Required action: What is needed is an exact reproduction of the lines from the one that contains "mouse_move(648, 52)" through the end of the data, both included and nothing else, with pictures omitted.
┌────────
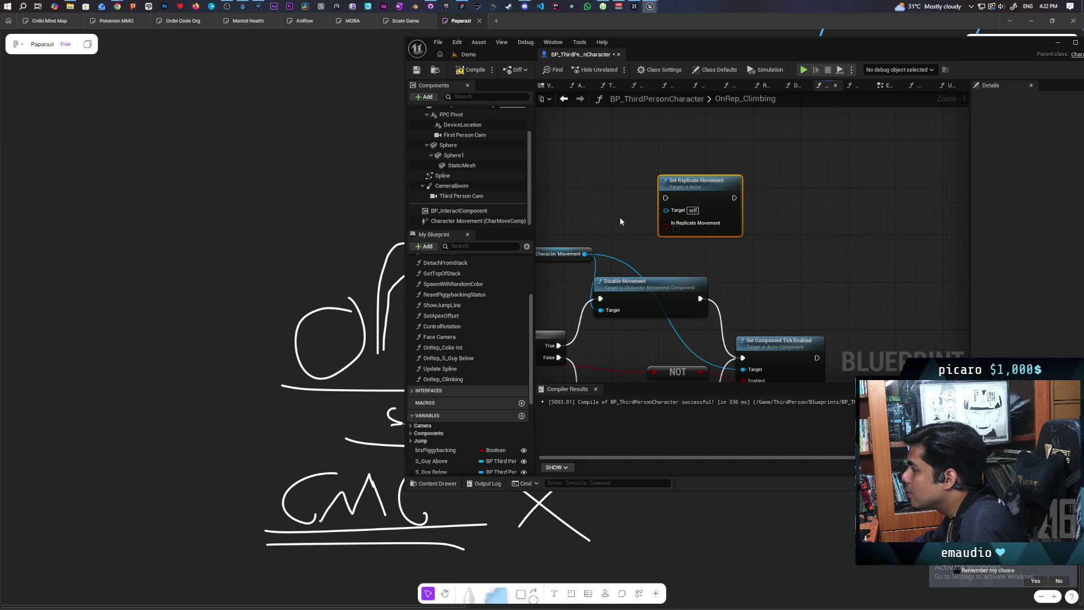
mouse_move(610, 215)
left_mouse_down()
mouse_move(641, 223)
mouse_move(689, 206)
left_mouse_up()
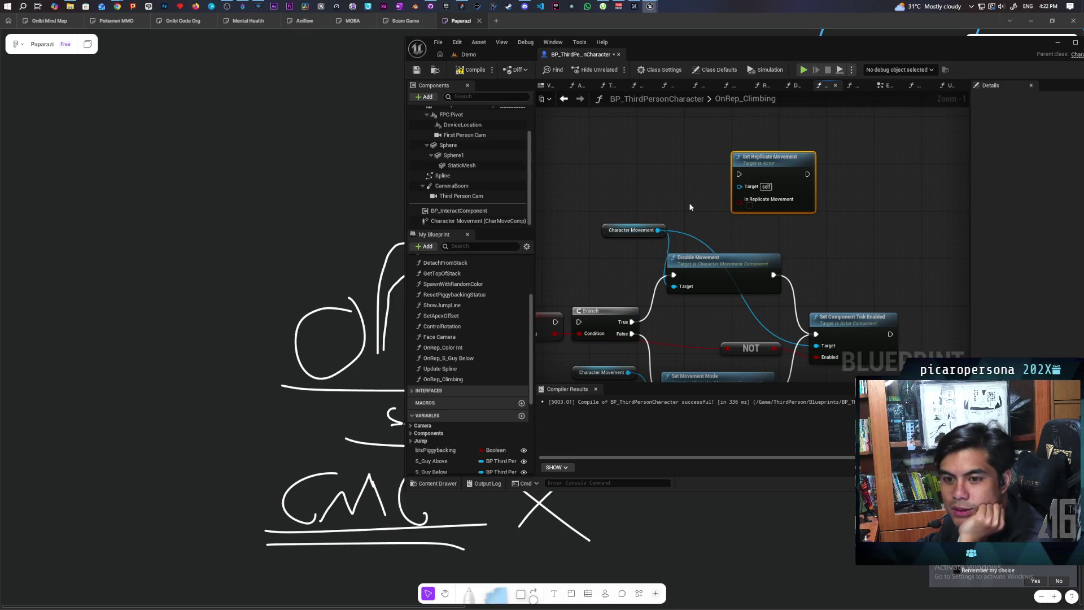
left_click_drag(823, 219, 759, 228)
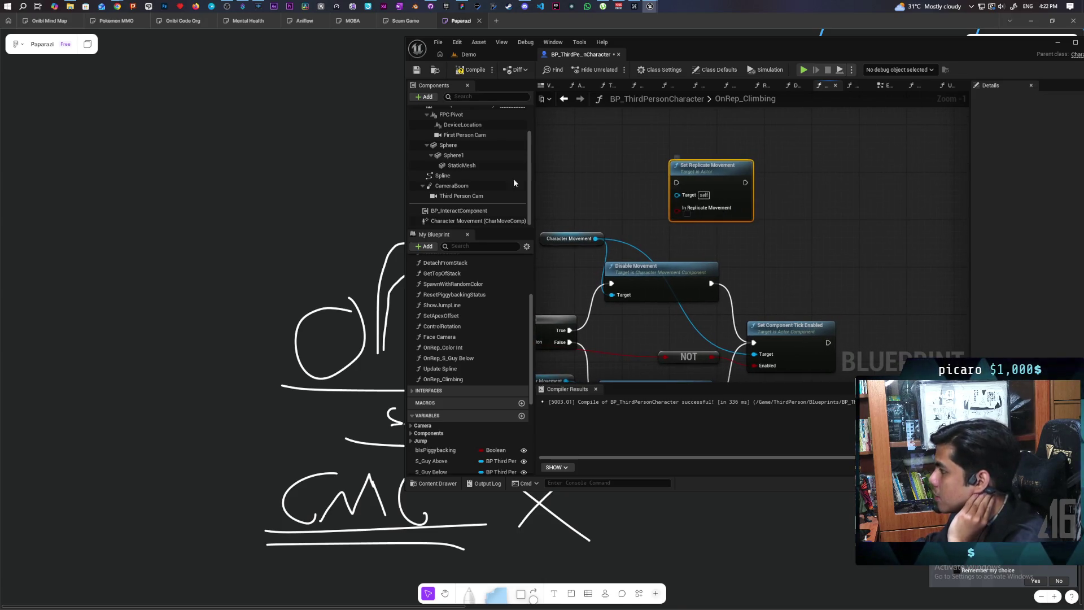
scroll(480, 170, "up", 3)
mouse_move(648, 52)
left_mouse_down()
mouse_move(440, 107)
mouse_move(404, 104)
left_mouse_up()
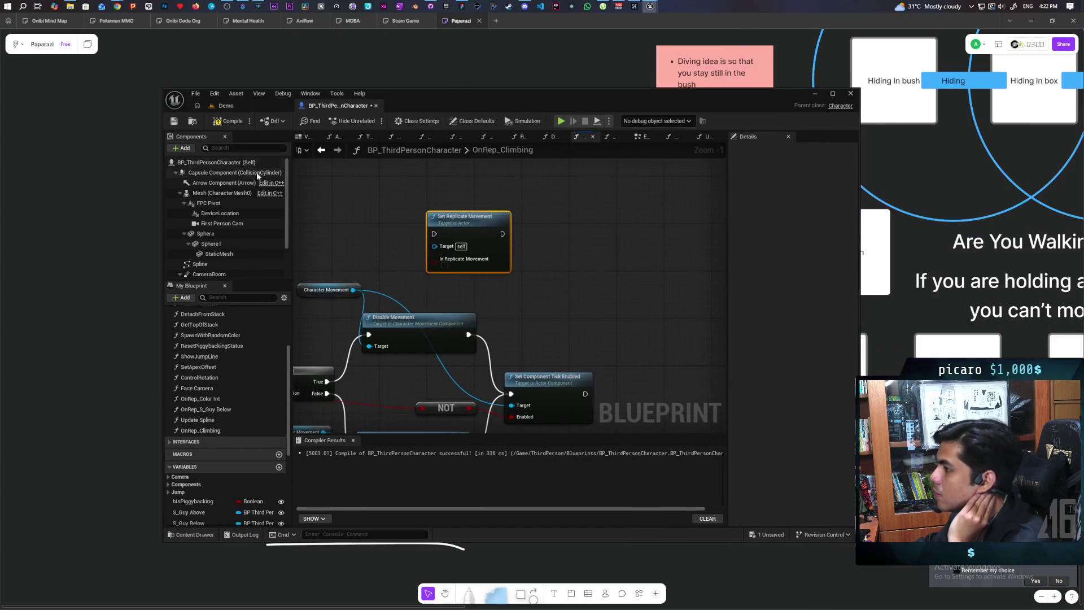
Step: Show the character's Replicate Movement class setting and pan to the Branch and Set Movement Mode nodes
left_click(226, 163)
└────────
Answer box:
mouse_move(648, 52)
left_mouse_down()
mouse_move(440, 107)
mouse_move(404, 104)
left_mouse_up()
Step: Show the character's Replicate Movement class setting and pan to the Branch and Set Movement Mode nodes
left_click(226, 163)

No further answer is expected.